Before and after object boxes.
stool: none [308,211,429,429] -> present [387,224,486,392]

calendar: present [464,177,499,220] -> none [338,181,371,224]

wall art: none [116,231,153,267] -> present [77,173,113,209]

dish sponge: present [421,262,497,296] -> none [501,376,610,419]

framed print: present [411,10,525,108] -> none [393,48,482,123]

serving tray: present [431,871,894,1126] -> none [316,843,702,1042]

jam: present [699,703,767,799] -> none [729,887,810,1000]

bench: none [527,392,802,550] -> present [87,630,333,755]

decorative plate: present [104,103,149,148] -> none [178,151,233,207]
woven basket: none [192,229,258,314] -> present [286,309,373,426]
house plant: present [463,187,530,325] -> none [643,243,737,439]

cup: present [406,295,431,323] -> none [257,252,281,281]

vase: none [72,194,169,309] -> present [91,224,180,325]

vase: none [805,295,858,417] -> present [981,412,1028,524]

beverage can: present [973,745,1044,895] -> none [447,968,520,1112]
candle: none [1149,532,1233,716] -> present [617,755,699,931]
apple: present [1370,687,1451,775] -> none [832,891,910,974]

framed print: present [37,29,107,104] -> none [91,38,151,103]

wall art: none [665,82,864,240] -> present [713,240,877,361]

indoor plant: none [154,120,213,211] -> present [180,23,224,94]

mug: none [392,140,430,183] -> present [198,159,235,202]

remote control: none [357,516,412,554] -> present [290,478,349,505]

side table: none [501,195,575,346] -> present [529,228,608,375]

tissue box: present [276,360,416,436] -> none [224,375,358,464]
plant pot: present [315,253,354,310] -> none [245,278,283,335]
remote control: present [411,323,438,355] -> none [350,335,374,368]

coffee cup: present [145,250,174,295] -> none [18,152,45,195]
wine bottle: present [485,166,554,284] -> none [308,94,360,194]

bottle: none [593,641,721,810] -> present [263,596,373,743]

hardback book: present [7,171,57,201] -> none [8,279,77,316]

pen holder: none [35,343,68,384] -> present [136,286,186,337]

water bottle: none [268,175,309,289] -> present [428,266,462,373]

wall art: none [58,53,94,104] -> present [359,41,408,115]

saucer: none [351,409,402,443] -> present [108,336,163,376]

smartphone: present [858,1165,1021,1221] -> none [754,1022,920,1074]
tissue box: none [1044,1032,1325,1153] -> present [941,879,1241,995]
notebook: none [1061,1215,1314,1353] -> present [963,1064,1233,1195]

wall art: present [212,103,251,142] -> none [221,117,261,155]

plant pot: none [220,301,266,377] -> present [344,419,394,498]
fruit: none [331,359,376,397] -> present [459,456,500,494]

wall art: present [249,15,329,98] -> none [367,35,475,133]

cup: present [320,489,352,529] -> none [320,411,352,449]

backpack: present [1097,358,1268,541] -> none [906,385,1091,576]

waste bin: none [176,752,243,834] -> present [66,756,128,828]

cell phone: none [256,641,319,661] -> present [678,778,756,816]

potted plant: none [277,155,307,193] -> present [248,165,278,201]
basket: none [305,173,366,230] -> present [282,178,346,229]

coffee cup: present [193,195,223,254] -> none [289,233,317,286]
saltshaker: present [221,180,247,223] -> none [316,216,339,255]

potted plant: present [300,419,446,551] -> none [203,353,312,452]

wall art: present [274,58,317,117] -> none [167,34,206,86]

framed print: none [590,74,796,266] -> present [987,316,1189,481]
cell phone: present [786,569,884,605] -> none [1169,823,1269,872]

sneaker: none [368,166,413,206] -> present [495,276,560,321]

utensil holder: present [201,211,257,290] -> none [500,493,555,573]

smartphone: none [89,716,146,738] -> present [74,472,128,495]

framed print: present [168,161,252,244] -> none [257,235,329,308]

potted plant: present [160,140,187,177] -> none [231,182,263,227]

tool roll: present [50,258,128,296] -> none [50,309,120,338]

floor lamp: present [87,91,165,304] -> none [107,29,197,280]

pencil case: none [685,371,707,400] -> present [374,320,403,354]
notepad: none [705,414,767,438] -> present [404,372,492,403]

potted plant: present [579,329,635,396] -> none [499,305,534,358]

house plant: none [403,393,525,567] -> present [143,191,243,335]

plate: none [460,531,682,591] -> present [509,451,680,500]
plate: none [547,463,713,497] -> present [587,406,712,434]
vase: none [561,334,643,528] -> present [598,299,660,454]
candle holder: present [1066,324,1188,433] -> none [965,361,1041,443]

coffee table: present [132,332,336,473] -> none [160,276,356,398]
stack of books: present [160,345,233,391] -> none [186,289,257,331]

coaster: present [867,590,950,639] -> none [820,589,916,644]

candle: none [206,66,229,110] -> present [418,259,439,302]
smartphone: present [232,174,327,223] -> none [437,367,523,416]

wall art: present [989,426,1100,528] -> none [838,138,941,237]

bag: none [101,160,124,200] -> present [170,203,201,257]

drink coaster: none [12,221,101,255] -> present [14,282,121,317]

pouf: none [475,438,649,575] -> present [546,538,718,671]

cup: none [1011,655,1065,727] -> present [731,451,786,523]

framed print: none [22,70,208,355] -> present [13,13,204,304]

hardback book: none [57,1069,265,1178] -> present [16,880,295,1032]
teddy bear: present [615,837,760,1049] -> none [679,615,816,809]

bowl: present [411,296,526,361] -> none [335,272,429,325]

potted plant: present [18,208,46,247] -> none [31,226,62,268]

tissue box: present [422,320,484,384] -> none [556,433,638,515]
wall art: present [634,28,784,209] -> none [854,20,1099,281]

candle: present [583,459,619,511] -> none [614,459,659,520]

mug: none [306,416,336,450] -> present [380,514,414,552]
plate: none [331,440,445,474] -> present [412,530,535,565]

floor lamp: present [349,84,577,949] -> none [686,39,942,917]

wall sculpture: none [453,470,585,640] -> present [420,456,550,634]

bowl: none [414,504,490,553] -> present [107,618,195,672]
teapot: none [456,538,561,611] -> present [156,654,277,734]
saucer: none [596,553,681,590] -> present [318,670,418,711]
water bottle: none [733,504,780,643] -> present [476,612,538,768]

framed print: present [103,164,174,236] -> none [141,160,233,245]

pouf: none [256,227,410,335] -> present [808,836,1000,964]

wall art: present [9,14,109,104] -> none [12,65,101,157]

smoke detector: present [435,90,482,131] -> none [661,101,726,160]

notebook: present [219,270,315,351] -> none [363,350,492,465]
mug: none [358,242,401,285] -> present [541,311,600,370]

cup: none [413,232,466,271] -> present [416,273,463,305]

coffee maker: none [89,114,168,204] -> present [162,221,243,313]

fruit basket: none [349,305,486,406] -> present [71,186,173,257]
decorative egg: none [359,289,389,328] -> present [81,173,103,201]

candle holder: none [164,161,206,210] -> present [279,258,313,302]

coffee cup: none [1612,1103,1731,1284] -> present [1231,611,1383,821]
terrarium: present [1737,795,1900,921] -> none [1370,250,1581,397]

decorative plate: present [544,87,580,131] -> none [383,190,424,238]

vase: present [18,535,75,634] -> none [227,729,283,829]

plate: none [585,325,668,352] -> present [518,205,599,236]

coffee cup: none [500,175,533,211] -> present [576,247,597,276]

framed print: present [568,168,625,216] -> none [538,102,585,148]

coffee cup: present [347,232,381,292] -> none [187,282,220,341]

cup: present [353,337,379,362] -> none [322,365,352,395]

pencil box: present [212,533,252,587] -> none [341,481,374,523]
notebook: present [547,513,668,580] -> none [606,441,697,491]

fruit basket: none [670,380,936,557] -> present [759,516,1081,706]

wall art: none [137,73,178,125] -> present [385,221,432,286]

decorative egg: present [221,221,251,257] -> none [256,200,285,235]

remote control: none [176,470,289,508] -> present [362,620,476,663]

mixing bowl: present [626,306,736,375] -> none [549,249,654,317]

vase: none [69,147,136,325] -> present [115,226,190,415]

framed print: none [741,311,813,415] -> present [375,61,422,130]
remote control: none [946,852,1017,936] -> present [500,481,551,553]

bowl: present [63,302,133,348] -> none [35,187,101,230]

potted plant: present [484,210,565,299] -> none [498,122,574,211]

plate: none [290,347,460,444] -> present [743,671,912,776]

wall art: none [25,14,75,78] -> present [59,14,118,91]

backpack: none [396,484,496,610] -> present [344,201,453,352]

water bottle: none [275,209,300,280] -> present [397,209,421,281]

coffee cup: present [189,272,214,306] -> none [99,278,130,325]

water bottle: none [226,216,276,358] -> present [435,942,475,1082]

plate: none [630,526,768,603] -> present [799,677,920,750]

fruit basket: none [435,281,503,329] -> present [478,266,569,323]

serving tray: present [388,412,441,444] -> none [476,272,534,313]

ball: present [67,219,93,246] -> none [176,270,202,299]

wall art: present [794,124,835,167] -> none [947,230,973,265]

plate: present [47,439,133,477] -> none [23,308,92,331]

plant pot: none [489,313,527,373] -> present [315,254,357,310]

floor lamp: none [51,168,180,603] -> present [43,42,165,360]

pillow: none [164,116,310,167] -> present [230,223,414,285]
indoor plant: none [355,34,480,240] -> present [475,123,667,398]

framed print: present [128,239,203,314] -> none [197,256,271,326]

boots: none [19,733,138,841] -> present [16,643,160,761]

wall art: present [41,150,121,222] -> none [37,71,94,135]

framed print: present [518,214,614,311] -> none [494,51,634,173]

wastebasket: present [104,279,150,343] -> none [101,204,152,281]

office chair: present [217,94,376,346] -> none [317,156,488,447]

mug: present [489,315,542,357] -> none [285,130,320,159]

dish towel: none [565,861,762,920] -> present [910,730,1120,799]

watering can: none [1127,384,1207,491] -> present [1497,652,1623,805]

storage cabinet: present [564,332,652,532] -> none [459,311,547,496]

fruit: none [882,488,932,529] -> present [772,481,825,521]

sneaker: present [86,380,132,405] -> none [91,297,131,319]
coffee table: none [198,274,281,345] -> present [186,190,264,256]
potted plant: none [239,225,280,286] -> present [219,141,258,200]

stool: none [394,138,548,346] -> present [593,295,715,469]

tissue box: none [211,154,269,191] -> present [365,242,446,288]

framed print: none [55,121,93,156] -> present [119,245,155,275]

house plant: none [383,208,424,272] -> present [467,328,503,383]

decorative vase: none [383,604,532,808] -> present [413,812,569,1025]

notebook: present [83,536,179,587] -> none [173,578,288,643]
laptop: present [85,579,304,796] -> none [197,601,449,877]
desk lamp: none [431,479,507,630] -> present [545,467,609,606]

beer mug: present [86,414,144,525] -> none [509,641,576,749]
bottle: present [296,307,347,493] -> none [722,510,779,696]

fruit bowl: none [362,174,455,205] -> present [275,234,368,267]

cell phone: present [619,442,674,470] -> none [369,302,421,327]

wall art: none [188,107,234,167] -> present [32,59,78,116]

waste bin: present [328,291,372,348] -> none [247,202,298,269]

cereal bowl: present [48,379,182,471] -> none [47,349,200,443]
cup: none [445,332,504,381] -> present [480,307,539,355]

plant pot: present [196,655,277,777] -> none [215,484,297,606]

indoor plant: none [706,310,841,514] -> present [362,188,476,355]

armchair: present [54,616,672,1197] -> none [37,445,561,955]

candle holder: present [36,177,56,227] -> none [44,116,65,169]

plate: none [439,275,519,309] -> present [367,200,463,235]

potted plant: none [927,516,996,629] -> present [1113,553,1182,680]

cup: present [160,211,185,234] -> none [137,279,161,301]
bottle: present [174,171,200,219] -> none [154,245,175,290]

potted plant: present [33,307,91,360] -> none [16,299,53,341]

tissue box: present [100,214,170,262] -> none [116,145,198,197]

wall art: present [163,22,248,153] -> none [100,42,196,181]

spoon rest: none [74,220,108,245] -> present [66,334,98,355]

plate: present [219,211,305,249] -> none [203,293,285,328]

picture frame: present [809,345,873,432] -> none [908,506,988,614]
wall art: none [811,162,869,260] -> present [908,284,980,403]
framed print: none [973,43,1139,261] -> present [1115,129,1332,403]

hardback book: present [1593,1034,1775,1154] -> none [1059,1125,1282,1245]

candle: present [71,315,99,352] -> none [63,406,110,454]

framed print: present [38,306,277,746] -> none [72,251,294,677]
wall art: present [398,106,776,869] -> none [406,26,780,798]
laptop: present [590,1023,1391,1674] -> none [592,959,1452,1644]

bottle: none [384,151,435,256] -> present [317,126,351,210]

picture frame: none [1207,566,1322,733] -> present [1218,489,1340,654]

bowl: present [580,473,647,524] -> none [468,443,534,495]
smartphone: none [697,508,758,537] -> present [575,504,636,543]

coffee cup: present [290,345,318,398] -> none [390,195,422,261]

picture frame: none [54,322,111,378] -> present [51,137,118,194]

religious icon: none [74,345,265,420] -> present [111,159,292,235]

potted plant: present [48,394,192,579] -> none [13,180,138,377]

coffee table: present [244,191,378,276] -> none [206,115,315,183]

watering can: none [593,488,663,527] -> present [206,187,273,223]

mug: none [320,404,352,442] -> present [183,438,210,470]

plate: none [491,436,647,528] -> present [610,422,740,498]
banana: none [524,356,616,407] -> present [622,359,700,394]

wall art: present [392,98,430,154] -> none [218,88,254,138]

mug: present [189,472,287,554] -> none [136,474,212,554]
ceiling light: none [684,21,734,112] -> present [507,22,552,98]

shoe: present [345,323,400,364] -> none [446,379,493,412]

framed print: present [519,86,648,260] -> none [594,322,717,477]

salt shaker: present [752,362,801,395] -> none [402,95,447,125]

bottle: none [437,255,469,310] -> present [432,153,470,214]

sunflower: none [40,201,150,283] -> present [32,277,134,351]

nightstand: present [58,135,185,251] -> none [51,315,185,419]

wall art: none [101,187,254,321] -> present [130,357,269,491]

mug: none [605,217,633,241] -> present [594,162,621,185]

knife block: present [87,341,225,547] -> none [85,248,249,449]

Exercise requirements. Write out, from the lines above, only those from the line with "coffee table: present [244,191,378,276]" to the line with "bottle: none [437,255,469,310]", exactly as given, including the first and the last.

Exercise output.
coffee table: present [244,191,378,276] -> none [206,115,315,183]

watering can: none [593,488,663,527] -> present [206,187,273,223]

mug: none [320,404,352,442] -> present [183,438,210,470]

plate: none [491,436,647,528] -> present [610,422,740,498]
banana: none [524,356,616,407] -> present [622,359,700,394]

wall art: present [392,98,430,154] -> none [218,88,254,138]

mug: present [189,472,287,554] -> none [136,474,212,554]
ceiling light: none [684,21,734,112] -> present [507,22,552,98]

shoe: present [345,323,400,364] -> none [446,379,493,412]

framed print: present [519,86,648,260] -> none [594,322,717,477]

salt shaker: present [752,362,801,395] -> none [402,95,447,125]

bottle: none [437,255,469,310] -> present [432,153,470,214]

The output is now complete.